{by Dr. Lukasz Konopka}
Professor of Clinical Psychology

Dr. Lukasz Konopka

A wave of change is surging through the field of behavioral science, expanding our understanding of brain function and its relationship to mental illness. Where we once relied on our carefully honed observation skills to identify and define psychological disorders, we now have available to us a variety of advanced technologies that can be used to explain brain functions long considered mysteries. The use of neuroimaging—including tools such as EEGs—represents a prime example of how far we have come in understanding behavior.

In the early days, we found it impossible to define functional brain networks and their role in the expression of behavior. Only now can we relate brain function to normal and pathological states. As a result, we enter a new era where behavioral correlates can be defined by our understanding of normal and abnormal brain function. It is an approach that requires us to look at each patient and to design highly individualized treatment plans, rather than using a one-sizefits- all therapy plan.

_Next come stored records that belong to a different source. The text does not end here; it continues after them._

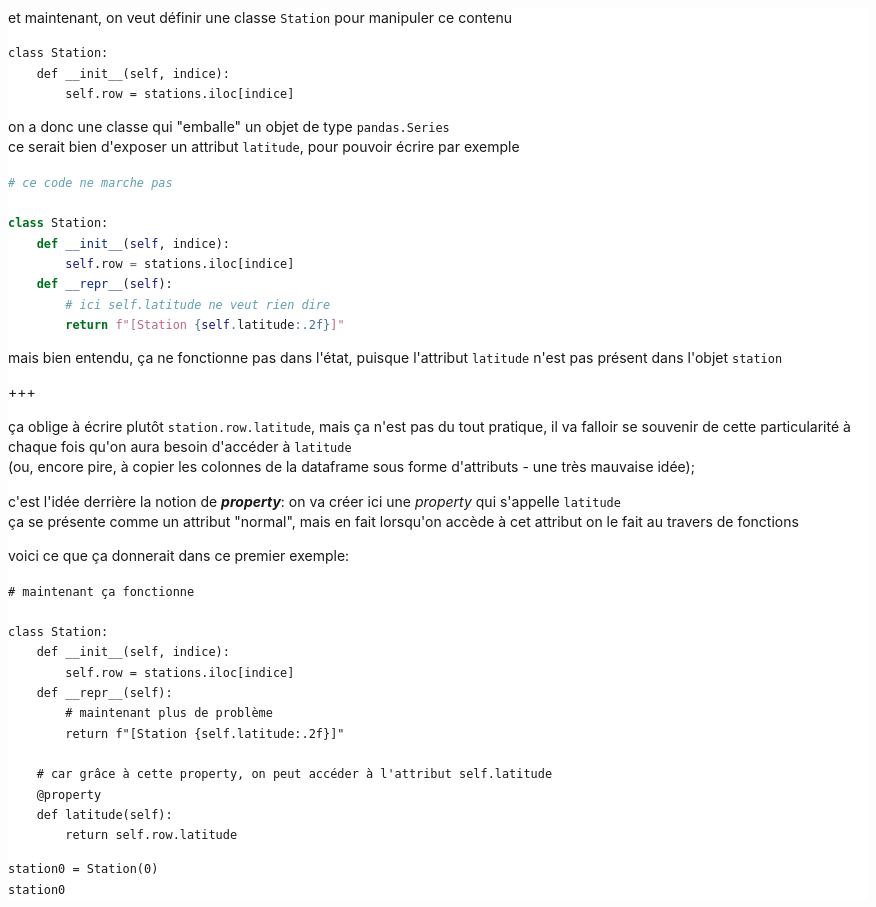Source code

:et maintenant, on veut définir une classe `Station` pour manipuler ce contenu

```{code-cell} ipython3
class Station:
    def __init__(self, indice):
        self.row = stations.iloc[indice]
```

on a donc une classe qui "emballe" un objet de type `pandas.Series`  
ce serait bien d'exposer un attribut `latitude`, pour pouvoir écrire par exemple

```python
# ce code ne marche pas

class Station:
    def __init__(self, indice):
        self.row = stations.iloc[indice]
    def __repr__(self):
        # ici self.latitude ne veut rien dire
        return f"[Station {self.latitude:.2f}]"
```

mais bien entendu, ça ne fonctionne pas dans l'état, puisque l'attribut `latitude` n'est pas présent dans l'objet `station`

+++

ça oblige à écrire plutôt `station.row.latitude`, mais ça n'est pas du tout pratique, il va falloir se souvenir de cette particularité à chaque fois qu'on aura besoin d'accéder à `latitude`  
(ou, encore pire, à copier les colonnes de la dataframe sous forme d'attributs - une très mauvaise idée); 

c'est l'idée derrière la notion de ***property***: on va créer ici une *property* qui s'appelle `latitude`  
ça se présente comme un attribut "normal", mais en fait lorsqu'on accède à cet attribut on le fait au travers de fonctions

voici ce que ça donnerait dans ce premier exemple:

```{code-cell} ipython3
# maintenant ça fonctionne

class Station:
    def __init__(self, indice):
        self.row = stations.iloc[indice]
    def __repr__(self):
        # maintenant plus de problème
        return f"[Station {self.latitude:.2f}]"
    
    # car grâce à cette property, on peut accéder à l'attribut self.latitude
    @property
    def latitude(self):
        return self.row.latitude
```

```{code-cell} ipython3
station0 = Station(0)
station0
```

Without knowing the biological underpinning of a disorder, our therapeutic approaches become no more precise than a shot in the dark or the flip of a coin.

I offer the example of two patients with clinical depression and identical depression measure scores. Although they appear clinically similar, we still may find they have different biological abnormalities that produce distinct responses to the same therapeutic interventions. Without knowing the biological underpinning of a disorder, we cannot know what we are treating: our therapeutic approaches become no more precise than a shot in the dark or the flip of a coin. It is not surprising then that for a number of clinically defined populations, published data reports significant pharmacological treatment failures and placebo responses.

Consider the issue of Post-Traumatic Stress Disorder, which was long conceptualized as a behavioral-psychological disorder without biological underpinnings. True, the work of a few researchers, such as Douglas Bremner, shed some light on the physiological manifestations of PTSD. Bremner used MRIs to identify changes that occurred in the region of the brain that plays a central role in memory, PTSD patients. However, the changes that he noted—specifically, a shrinking of the brain tissue, which could be correlated with a loss of memory—bear similarities to those noted in patients diagnosed with depression, making it impossible to use this single physiological factor as a basis for PTSD diagnosis. While the use of imaging has helped us take great strides in diagnosis and treatment, more research is needed to use these technologies to their greatest advantage.

During the years I spent as director of clinical neuroscience at Hines VA Hospital, my colleagues and I learned a great deal about PTSD using neuroimaging technologies. We learned, for example, that patients on the PTSD spectrum have unique electrophysiological measures (EEGs) that can be helpful in deciding on a course of treatment that will be effective. Another imaging technology—Single Photon Emission Computed Tomography (SPECT)—was used to identify blood flow patterns. SPECT data provided us with a wealth of new information; we could use the patterns to predict the success of electroconvulsive therapy in patients whose depression had thus far been resistant to treatment and, in another study, we used the information to identify patient subpopulations with cocaine abuse histories. These findings open a number of new pathways for us; by becoming increasingly aware of various patient subpopulations, we will be able to design more precise treatments for them.

With some frustration, one might view these new technologies as the more accurate way to define and treat specific psychological problems; they may ask why we cannot just rely on biology instead of the more traditional observation methods. I believe the fundamental issue is that the development of the diagnostic classifications that are widely used today came about long before the availability of brain imaging, and well before discoveries in the fields of behavioral neurology, biological psychiatry, neuropsychiatry, and clinical neuroscience. By their very nature, these classifications lack the precision necessary to describe exactly what is happening to the brain. So the brain-to-behavior approach that is driving my work—and the work of other neuropsychologists— is far more complicated than simply reversing the process. We have a long way to go in bringing the fields of biology and psychology together, but the potential is great.

We must be prepared to ride the wave of change that is redefining behavioral science. I strongly believe we must shift our thinking and train clinician-scholars in the field of psychology by exposing them to sound scientific inquiry and brain-related sciences. We should also expose students to objective clinical research that relies on the scientific approach and struggles with data that relate brain function to behavior. To this end, I am very excited by our new Applied Behavior Analysis (ABA) program with its rigorous assessments and precisely measured outcomes; I see tremendous opportunities for research collaboration among imaging, biomarker-based approaches, and ABA. ABA trains careful observers with a keen eye for behavior quantification and outcome measurement. One can imagine how well clinicians could develop patient-specific therapies when using careful therapeutic evaluation, imaging, and acute behavioral interventions. With this approach, we could design interventions that target dysfunctional networks while using the patient’s existing strengths.